Come on people, social media didn’t make kids bad at reading comprehension. That frames the unacceptable as inevitable. Mass disinvestment from humanities education, from teaching nuance, critique, and deliberation did. Policy is the problem and policy is the solution. Eyes on the prize.
Comments
Most kids are stupid. Just incase you didn't know. BTW.
"Why bother trying if it doesn't really matter anyway" isn't a totally wrong takeaway.
Reinforcing humanities education with policies that promote critical thinking is the fix we need.
But sure, the woman who was in a classroom for ten years knows nothing. Got it. You're another non-educator who thinks you know about education.

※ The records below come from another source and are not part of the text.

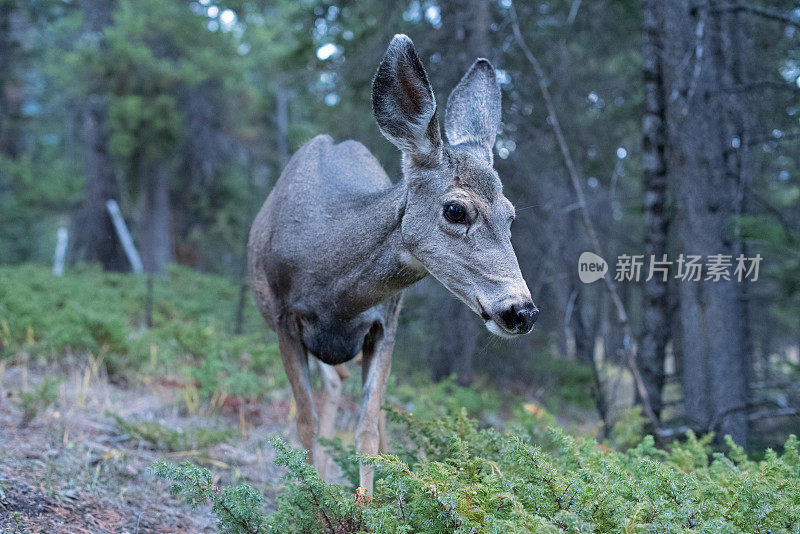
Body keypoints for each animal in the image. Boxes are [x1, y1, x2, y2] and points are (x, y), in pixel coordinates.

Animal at [250, 32, 536, 494]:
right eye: (456, 209)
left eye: (510, 215)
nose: (522, 311)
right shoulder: (283, 318)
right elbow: (304, 422)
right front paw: (306, 496)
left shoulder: (385, 324)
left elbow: (367, 429)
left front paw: (365, 501)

Additionally, I've encountered products of phonics programs who can decode--i.e., read the words--but not understand the meaning of what they are decoding.
YOU NEED BOTH.
https://en.wikipedia.org/wiki/Siegfried_Engelmann
...And isn't it weird that both short-form and long-form video online have exploded in popularity at the exact same time of this phenomenon?
Not that the two wouldn't be connected, but unclear to me how tightly they're actually coupled
None of those examples were generally accessible 24/7- you'd just have what was on, when you could watch.
I'm still wondering, 🤔 if China has "problematic" trends in its TikTok too. Like stealing Teslas and urinals. Idk. I'm just always curious!
I'm not sure if it's declining in other countries, it doesn't look like it? Graphs ending after 2019 will be distorted by the fact that some kids weren't able to learn from home during lockdowns
It's about making reading enjoyable. Finding the thing that they like and going from there. Schools can only do so much. Especially with stressed teachers.
But educated people wouldn't vote for policies that don't make sense.
*welp 😬💩🤭
So much this!
SM does, however, make kids bad at *people* comprehension.